打架那些雄性分神往她们这边侧目,就在这个空隙间被欺负那两个雄性其中一个瞅准机会跑向楚星喏。
“姐姐救我。”
不等跑上坡,那个雄性又被抓了回去。
楚星喏不知道自己怎么了,在听到那声姐姐她猛然回头,待看清求救雄性那双碧绿色眼眸,有几个模糊片段在脑海里一闪而过。
快到她想捉都捉不住。
酸涩的鼻尖让她眼眶一热,双眼变得模糊。
“我们该回去了。”
楠曦说着抱她上了龙背。
耳边雄性柔和嗓音成功掐断她莫名其妙的酸涩感,她吸吸鼻子抓紧龙角腾空而去。
被抓回去那个雄性,不光被狠狠摔在泥地中,更是迎来无情嘲笑。
“向陌生兽人求救,也不看看自己有什么值得人家救,就你这副样子雄性都怕你吓到小雌性,怎么可能救你。”
“打,打到他肯说为止。
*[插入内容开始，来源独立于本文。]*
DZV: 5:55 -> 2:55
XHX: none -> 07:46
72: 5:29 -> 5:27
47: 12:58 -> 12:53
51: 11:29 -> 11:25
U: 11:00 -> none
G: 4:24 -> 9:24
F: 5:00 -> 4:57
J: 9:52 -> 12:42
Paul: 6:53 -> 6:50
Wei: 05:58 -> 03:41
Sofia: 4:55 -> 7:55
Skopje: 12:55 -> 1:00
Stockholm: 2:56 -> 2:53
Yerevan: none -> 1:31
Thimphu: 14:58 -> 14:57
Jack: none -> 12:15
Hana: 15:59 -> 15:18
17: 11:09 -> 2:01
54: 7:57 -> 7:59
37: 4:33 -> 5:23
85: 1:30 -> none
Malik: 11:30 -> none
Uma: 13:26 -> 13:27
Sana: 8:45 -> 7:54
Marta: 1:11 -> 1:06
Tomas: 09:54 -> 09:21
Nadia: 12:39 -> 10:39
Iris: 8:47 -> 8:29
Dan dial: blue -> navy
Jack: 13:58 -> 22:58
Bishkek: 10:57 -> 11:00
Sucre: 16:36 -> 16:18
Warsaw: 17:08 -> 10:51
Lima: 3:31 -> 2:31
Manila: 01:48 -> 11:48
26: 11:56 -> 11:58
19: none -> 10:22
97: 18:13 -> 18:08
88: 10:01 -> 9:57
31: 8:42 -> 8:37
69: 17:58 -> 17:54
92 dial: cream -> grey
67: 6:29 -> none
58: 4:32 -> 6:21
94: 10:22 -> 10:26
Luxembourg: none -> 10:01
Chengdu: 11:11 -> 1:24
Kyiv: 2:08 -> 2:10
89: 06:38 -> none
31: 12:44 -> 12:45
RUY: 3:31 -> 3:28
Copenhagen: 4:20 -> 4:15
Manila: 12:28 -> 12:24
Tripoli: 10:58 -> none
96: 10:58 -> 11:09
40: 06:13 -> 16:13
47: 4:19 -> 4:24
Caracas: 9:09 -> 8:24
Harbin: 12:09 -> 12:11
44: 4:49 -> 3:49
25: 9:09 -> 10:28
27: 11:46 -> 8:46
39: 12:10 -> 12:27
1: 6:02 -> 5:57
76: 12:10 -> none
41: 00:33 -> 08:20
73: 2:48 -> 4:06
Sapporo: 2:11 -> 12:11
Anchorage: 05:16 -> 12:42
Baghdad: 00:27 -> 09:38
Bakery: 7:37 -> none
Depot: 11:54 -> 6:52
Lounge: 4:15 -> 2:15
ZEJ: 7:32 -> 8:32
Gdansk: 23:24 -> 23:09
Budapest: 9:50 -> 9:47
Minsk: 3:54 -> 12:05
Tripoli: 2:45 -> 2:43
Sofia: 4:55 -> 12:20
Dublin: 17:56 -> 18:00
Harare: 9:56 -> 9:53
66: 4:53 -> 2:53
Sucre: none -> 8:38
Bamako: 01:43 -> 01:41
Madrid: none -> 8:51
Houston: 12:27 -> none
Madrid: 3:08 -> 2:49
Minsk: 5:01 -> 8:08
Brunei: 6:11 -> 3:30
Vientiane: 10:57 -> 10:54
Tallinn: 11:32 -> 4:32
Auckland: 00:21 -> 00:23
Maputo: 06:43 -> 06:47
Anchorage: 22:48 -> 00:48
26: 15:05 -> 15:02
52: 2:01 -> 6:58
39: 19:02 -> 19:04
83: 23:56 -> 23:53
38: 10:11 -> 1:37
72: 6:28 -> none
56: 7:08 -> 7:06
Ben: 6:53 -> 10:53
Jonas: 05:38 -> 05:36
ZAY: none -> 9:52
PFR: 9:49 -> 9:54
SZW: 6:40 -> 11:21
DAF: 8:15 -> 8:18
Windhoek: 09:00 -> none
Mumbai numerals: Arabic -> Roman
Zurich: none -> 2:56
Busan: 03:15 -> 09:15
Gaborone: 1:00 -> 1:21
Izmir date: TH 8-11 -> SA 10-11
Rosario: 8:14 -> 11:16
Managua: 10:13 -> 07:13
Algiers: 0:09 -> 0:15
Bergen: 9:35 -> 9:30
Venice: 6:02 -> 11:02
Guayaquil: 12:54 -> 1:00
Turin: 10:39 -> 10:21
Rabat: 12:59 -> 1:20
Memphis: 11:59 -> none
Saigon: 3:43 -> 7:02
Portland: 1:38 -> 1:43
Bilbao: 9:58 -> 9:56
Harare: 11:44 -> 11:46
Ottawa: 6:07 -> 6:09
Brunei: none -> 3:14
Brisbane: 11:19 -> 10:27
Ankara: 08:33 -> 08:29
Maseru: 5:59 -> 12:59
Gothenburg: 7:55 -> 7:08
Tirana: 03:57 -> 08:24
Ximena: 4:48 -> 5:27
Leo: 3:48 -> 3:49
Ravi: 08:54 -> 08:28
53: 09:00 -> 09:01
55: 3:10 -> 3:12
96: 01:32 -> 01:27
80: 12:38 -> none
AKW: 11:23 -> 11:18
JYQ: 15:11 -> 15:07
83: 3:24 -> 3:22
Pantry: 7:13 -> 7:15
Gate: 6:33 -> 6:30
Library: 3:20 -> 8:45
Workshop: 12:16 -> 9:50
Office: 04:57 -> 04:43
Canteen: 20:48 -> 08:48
”
得到指示几个雄性边骂边打,言语一句比一句辱兽心。
两个小雄性被迫承受着身体和心灵的折磨,无能的反抗。
一个黑洞凭空出现瞬间吸走被打那两个雄性。
只留下几个雄性一脸懵逼,都没看清怎么回事,好不容易抓到的兽人就这么被救我,关键还不知道被谁救的。
几个雄性骂骂咧咧开始在附近寻找。
小青龙飞到安全处才停下,意念一动把刚救下那两个小雄性放出来。
两个小雄性显然是没想自己会被救,她们不是离开了,怎么?
“我是没想救你们,是小雌性说你们很可怜,我才救下你们。”小青龙为他们解答完,还抛给楚星喏一个我乖吧的眼神。
楚星喏从一开始目光就落在那个拥有碧眸雄性,并没有接收到小青龙眼神。
楠曦知道她在透过那个雄性在看谁,上前一步故意挡住她视线,分别给他俩治愈身上伤。
治愈结束,碧眼小雄性眸底蕴含着感激之情来到楚星喏身边,诚恳地道谢:“谢谢姐姐。”
“青墨。”
楚星喏看着他,不知怎么地从口中唤出一个名字,这个名字一出口她自己都震惊住。
小青龙和楠曦都没想到楚星喏会叫出这个名字,明显有一丝慌乱。
小雄性脸上笑容一僵,眼底多出几分不易察觉的防备:“姐姐怎知道我叫卿漠。”
“我不知道。”
楚星喏对自己叫出这个名字显然很纳闷,之前只听鳯荛说过一次,等回去要找他问问。
楠曦把卿漠和楚星喏隔开,同样带着防备:“现在你们身上伤已好,离那帮兽人也有一段距离,不用担心被追上,快回家吧。”
“喏喏我们出来很久,必须要回去了。”
楚星喏不知道楠曦为什么忽然变得这么强势,临离开前她还回头看向那双吸引她的碧眸。
回去路上,楠曦给楚星喏耐心讲解,只有一、两个雄性在身边必须万事小心,还告诉她可怜的兽人天天都有,并没有评判她这次做的对与错。
楚星喏知道楠曦说的对,但她忽视不了那双碧色眼眸。
回到凤凰族谁也没提起刚刚那件事。
澜禾看到他们一回来,就乐呵呵跑过去,在看到小青龙不经意露出的手臂伤口惊呼。
“怎么伤成这样?你们去打架啦?”
小青龙扯扯袖子把伤处重新遮上,故作无所谓道:“父亲打的。”
楚星喏也看到那些伤,眸底多了一抹心疼,她从没想过小青龙父亲下手会这么狠。
从伤处来看怎么都不像亲爹。
澜禾抚着心口庆幸道:“好在我没有父亲。”
楚星喏和楠曦人都听惯澜禾雷人言语,早已习以为常。
小青龙眉心动动,用一种很怪的眼神看着澜禾欲言又止。
几人回到树洞,小青龙双手托腮孩子气的说道:“我是第一次发现父亲、母亲们这么不讲理,气死了,我决定以后你去哪我就去哪,生了幼崽藏起来,看他们怎么抢。”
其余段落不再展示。